Technology operating procedures (SOPs, MOPs, EOPs and SCPs)
With all the required documentation around technology, you’ll be forgiven for not knowing the difference between a SOP and a MOP. I’ve outlined each of these below, in addition to an EOP and SCP.
The SCP (Site Configuration Procedure) includes all documentation related to the design, commissioning and studies that describe the normal configuration of the site. This sets the initial conditions for the execution of a SOP or MOP.
The SOP (Standard Operating Procedure) is an overarching document which provides high level control and policy around the change of state of high risk components of your technology landscape. Control includes an outline of approval processes, risk assessment / management and a step by step guide to completing a change. Specifically, the SOP should include:
- Procedure overview – including procedure name, version control and owner
- Scope & applicability – purpose, standards and regulatory requirements applicable to this project
- Overview of terminology covered in the SOP
- Quality assurance provisions – how are you going to ensure the quality of the SOP execution?
- Risk Management – how are you going to manage the risks associated with this task? Is there a failover or roll-back procedure?
- Procedure methodology – all the steps, along with necessary details (including required equipment and tools) to enable the successful execution of the SOP. In addition, this should cover a few likely ‘what if’ scenarios.
A MOP (Method Of Procedure) is a document that details the steps required to execute a particular portion of a SOP. For example, a SOP may say that step three is to ‘turn on the firewall’. The MOP generated for this step, would be detailed guidance on how to turn on the firewall. A MOP includes:
- Document scope
- Prerequisites to carrying out the MOP, including any required approvals
- Detailed tasks, outlining how to execute the required change. Each task should be sequenced in the required order of execution and should have a task id, description, duration and service impact (expected)

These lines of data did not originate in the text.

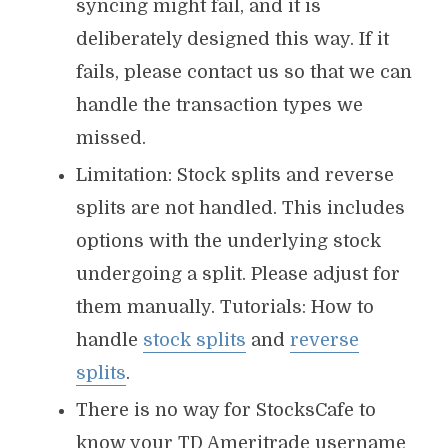
syncing might fail, and it is
deliberately designed this way. If it
fails, please contact us so that we can
handle the transaction types we
missed.
Limitation: Stock splits and reverse
splits are not handled. This includes
options with the underlying stock
undergoing a split. Please adjust for
them manually. Tutorials: How to
handle
stock splits
and
reverse
splits
.
There is no way for StocksCafe to
know your TD Ameritrade username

- Backout steps (roll back) – should include details, highlighting how to return the system to its initial state or another predefined stable state
MOPs must be integrated into the change management process to ensure the timely review and approval of all MOPs. Additionally, each MOP must go through the risk assessment process to determine the risk associated with each MOP – each and every version of the MOP should be reviewed, approved and risk assessed before being used in the ‘live’ environment and each MOP should be subject to an annual review.
Just like you’d buy a good mop to clean your floor at home, you should make sure that your MOP is well written and can be used by anyone in the business. You never know when it’ll need to be executed and who’s going to be around at the time!
An EOP (Emergency Operating Procedure) includes detailed written instructions which must be carried out sequentially when an abnormal event occurs.
Together, all the above documentation forms the core of the data centre policies. Each document is intended to help humans to manage the complexity of technology. This is particularly important in today’s environment where technology is becoming ever more complex, as the increased complexity inherently leads to an increased risk of failure. This is due to an increase in the number of interrelated and interdependent elements of the technology environment.
With all this documentation, properly managed, you’ll be in a much better position to implement changes to your environment while somewhat mitigating the risk of a failure.